Some B&Bs were kind, even if the surroundings were humble. Some places were not. I remember nearing the very end of the trip and staying in an inn that reminded me of the “Master of the House” inn in “Les Miserables”. By the time we reached Robin Hood’s Bay, I had done half of the walk, presumably to keep my pregnant friend Trude company (but really she was keeping me company). I saw the jubilation on other people’s faces who had finished and thought to myself, “So that’s why.”
By the time I returned to Thailand. I was ready to rest for good. Unfortunately, there was a thing called “work” that I had to do. So a day after I arrived from Manchester, I flew to Champion to do some research for a guidebook. There were hikes in my future, but, in typical fashion, I was hoping my friend Andrew would do them without me.
It turned out that neither of us did much hiking. But we did drink a lot of beer, and ate a lot of food (I am noticing a pattern). One of our favorite discoveries was a recommendation from the owner of Chumphon Cabana Resort, Khun Varisorn, who said the kitchen at this other resort had really fresh seafood and very few people. This seemed like a wonderful and unlikely combination to me.
It was called Lung Rom Resort, and it was the sort of place that we would never have found on our own. While approaching the restaurant, I’ll admit we felt some trepidation, and it made me think of the sinking feeling you get after 8 hours of hiking across rolling English hills to a dilapidated inn on a hillside smelling of cat pee. But Khun Varisorn did not steer us wrong.
Our garrulous host, Lung Rom himself, recommended the hoy waan (sea snails), muk dat diew (sun-dried squid), and a grilled fresh mullet. We didn’t feel very hungry, so we agreed and sat down to what we thought would be a quick lunch. The snails were meaty and fresh, and the plastic bits at the end thoughtfully plucked. The seafood dipping sauce was obviously handmade and full of flavor. This was not pureed leek soup made from water and a can of beans upended on bread. It was something else.

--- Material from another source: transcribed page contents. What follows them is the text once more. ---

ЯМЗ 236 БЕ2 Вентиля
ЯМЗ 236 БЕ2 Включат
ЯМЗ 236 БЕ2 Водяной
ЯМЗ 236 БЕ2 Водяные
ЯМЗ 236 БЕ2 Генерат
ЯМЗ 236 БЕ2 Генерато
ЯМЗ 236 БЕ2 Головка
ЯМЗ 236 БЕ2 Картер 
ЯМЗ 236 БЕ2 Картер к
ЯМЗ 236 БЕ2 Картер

The “muk dat diew” was not the dish that I knew of, anywhere else in the country. There, the squid is dried to concentrate the flavor, and it’s accompanied by a Sriracha sauce. Here, this may possibly be what has happened, but the chef has then dipped the squid in a rice flour, fried it to make it crispy, and plopped it on a plate amongst similarly crispy basil leaves, chilies and garlic. Think “calamari”, but way way better. It is a revelation, and a dish I’ve never eaten anywhere else.
The fish, a whole mullet which took 20 minutes because it had to be grilled over charcoal, was as fresh as anyone could make it, and while most places would make do with the using seafood dipping sauce again, Lung Rom brought us a thick tamarind sauce with chilies and fresh shallots. “Put lots of it on the meat,” he advised, and we did.
If we had regrets after our meal, it was that we did not have enough space to sample the whole menu. But if you were to find yourself in Chumphon with an empty stomach and a hankering for seafood, you could do much worse than going to Lung Rom for lunch. Take it from the Hobblit.






What an adventure little hobblit. Glad you made out of the Shire in one piece
More or less!
😃 less is more 👏
Hi! LOOOONG time fan, ( have your first book) used to live in BKK in 2017-19. Heading back after all this time, can you recommend where to get Miang Kham besides Chatuchak? Many thanks in advance if you can- Audrey
It’s not miang kham per se, but miang ka na (with Chinese kale leaves), but Krua Apsorn does a good one, as does Klang Soi restaurant.